:: Texto de estudio
No llegó a proceso, en cambio, el asunto del franquismo, que era el que más gracia hacía a sus simpatizantes: estaba en la línea de los sonados juicios a Pinochet y a los torturadores argentinos, donde tampoco le cabía jurisdicción, de haber aceptado el hecho de que la justicia es (y debe ser) territorial y cada pueblo tiene que enfrentarse a su pasado, su presente y su futuro, cosa difícil de asumir por un megalómano.
Por el momento, al menos, no le queda al hombre carrera en la que adelantar en España. Como no creo que a ningún banquero le queden arrestos para pagarle harto generosamente giras promocionales en otros lugares del planeta, tendrá que vivir de los frutos de lo que fue sembrando y de los apaños que le fabriquen sus admiradores, es decir, los dirigentes populistas latinoamericanos que tienen la sartén por el mango: por el momento, Cristina Kirchner y Rafael Correa. Aunque el segundo tuvo que reprimir una manifestación de abogados para recibir al exjuez con todas las grandezas de las que lo considera merecedor.
Cristina tuvo menos problemas: lo llevó a la inauguración del año legislativo en el Congreso –donde también estuvo Hebe de Bonafini como invitada especial–, lo presentó, lo jaleó y avisó a todo el mundo de que iba a ser su asesor judicial de ahí en más, ya que sus paisanos lo habían echado injustamente y erraba en busca de un hogar; cosas todas ellas que no arrancaron más que aplausos entre los presentes.
Creo que si yo hubiese sido un juez argentino, en ese momento me habría sentido ofendido, pero los jueces argentinos en general han perdido la capacidad de ofensa hace rato, y en su mayoría son admiradores de Garzón. Hasta conozco uno que, habiendo sido expulsado de la carrera judicial tras un proceso político perpetrado por colegas suyos que simpatizan con Garzón, sigue simpatizando con Garzón. Probablemente porque ellos no pueden hacer una carrera parecida, so riesgo de ser asesinados por unos o por otros, la ETA o el GAL, o los socios del torturador al que tienen que juzgar: la Argentina es un país, por el momento, menos tranquilo que España.
De todos modos, los límites de la acción judicial en la Argentina no los fijan los propios jueces, sino el Poder Ejecutivo, Cristina, para el caso, y, en consecuencia, los ideólogos que sustentan a quienes ocupan la presidencia, vale decir, las Madres de Plaza de Mayo y, en particular, Hebe de Bonafini, que no sólo estuvo en la inauguración del año legislativo, sino que entra y sale a placer de la Casa de Gobierno, aun ahora, a pesar del escándalo de las viviendas, que no fue más que una gota de agua en el mar de las irregularidades que ella y su organización cometen a diario.
::::
• **Tareas a realizar**
a – Responde a estas preguntas sobre el texto de estudio:
(i) ¿Qué dos dirigentes latinoamericanos se nombran como los que tienen la sartén por el mango?
(ii) ¿A qué acto llevó Cristina al exjuez?
(iii) ¿Quién fija los límites de la acción judicial en la Argentina?
b – Repite sin cambios el pasaje del texto de estudio desde "Creo que si" hasta "tranquilo que España.".
:: Datos de entrada
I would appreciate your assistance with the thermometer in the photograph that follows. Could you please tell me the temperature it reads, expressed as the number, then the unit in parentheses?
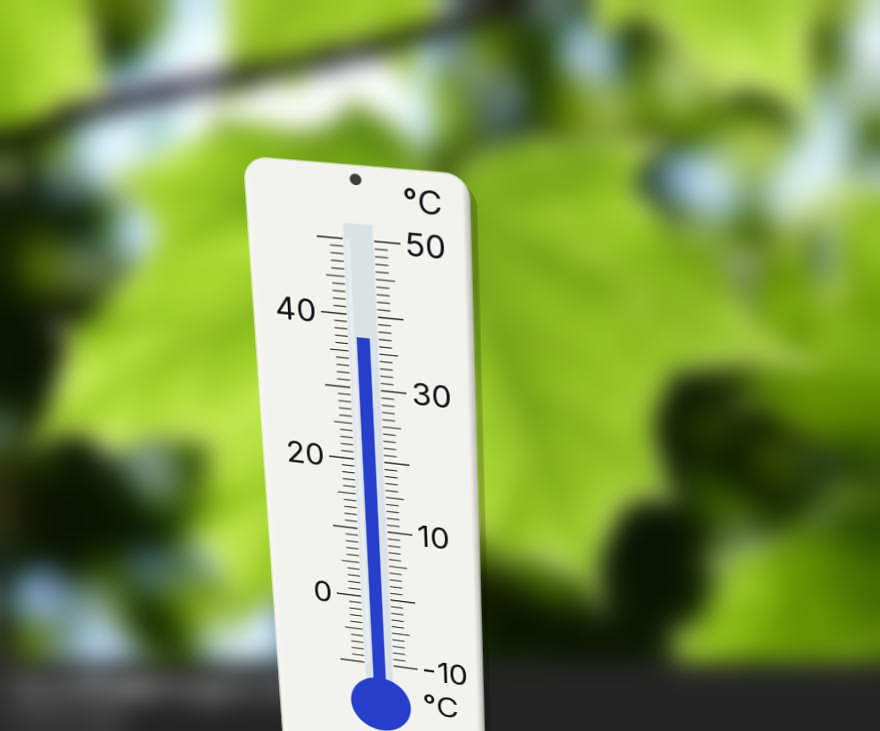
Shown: 37 (°C)
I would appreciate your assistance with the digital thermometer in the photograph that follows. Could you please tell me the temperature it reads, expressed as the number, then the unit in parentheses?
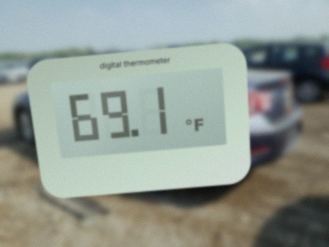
::::
• **Respuestas**
a –
(i) Cristina Kirchner y Rafael Correa.
(ii) A la inauguración del año legislativo en el Congreso.
(iii) El Poder Ejecutivo.

b –
Creo que si yo hubiese sido un juez argentino, en ese momento me habría sentido ofendido, pero los jueces argentinos en general han perdido la capacidad de ofensa hace rato, y en su mayoría son admiradores de Garzón. Hasta conozco uno que, habiendo sido expulsado de la carrera judicial tras un proceso político perpetrado por colegas suyos que simpatizan con Garzón, sigue simpatizando con Garzón. Probablemente porque ellos no pueden hacer una carrera parecida, so riesgo de ser asesinados por unos o por otros, la ETA o el GAL, o los socios del torturador al que tienen que juzgar: la Argentina es un país, por el momento, menos tranquilo que España.